With Powdery Scab the marks on the potato are not raised and appear less aggressive than with common scab. The scab marks will not appear to be cork-like, and will usually have a thin flap of skin around the outside of the scab.
The differences in the two diseases, Potato scab and Powdery scab, are important to note as knowing your disease will make the fight against it much easier.
There are some big differences between the symptoms of the two diseases that make it easy to tell once the potatoes are harvested.
Potato scab will infect the roots and stolons of the plant, normally with star-shaped lesions and sunken centres.
However, powdery scab is different in that the stolons (part of the roots) may still be infected but will form galls (ball like formations) and the roots will have milky-white galls that are easy, and ugly, to see.
Powdery scab will also develop small pimple-like purple-brown swellings over the surface of the potato along with the scabs, and this will never be observed with potato scab.
The other major difference is that with powdery scab, the skin at the edges of the lesions will begin to loosen and form flaps.
In Potato scab, the lesions will all merge together instead of becoming loose.
Look out for powdery-looking centres to the sunken lesions that may develop on the potatoes as well, as this will be a dead giveaway for Powdery scab.
Treatment and management of potato scab
Although it can be quite difficult to get rid of, as Streptomyces scabies can live in the soil for many years without a host, there are some ways to lessen the likelihood of the disease becoming very prevalent in your garden.
Having an awareness of what you are planting and when will always be very helpful for diseases like this.
Use certified seed potatoes
Check that the seed potatoes that you are planting are certified or you can plant scab-resistant varieties also.

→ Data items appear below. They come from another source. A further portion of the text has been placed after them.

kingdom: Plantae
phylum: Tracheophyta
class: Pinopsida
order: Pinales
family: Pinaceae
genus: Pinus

This will give you a one-up before the disease even has a chance.
Have a good rotation
Also, keep your garden on a rotating schedule to decrease the build-up and aggressiveness of the disease.
It is important to keep in mind the other root crops that are easily infected by this disease as well and keep them out of the rotation on that part of your garden along with the potatoes.
Till cover crops in well
When considering your schedule, also know that planting a cover crop, for example alfalfa or canola, and tilling it in before planting the root crop has also been shown to greatly decrease the amount of infection.
Environment – correcting the pH
Favorability of environmental conditions was talked about briefly earlier in the article and when considering these, you should do your best to make your environment as unfavorable as possible.
The bacteria thrives in dry, alkaline soils and will be much less prevalent if the soil pH is lowered below 5.2 by adding products like elemental sulfur.
Avoid very dry conditions
Common scab is harder to manage when the soil is too dry, so closely monitor the moisture in the soil. Ensure the soil does not dry out completely for about 2-6 weeks during the early stages of growth to greatly reduce the aggressiveness of the disease.
You can help to ensure your soil keeps its moisture by tilling it to a very fine tilth. Large untilled clumps of soil in the drill will dry out much quicker than finely-tilled soil.
There you have it, now you know what potato scab is, where to look for it and what to do with it if it does become a presence in your garden.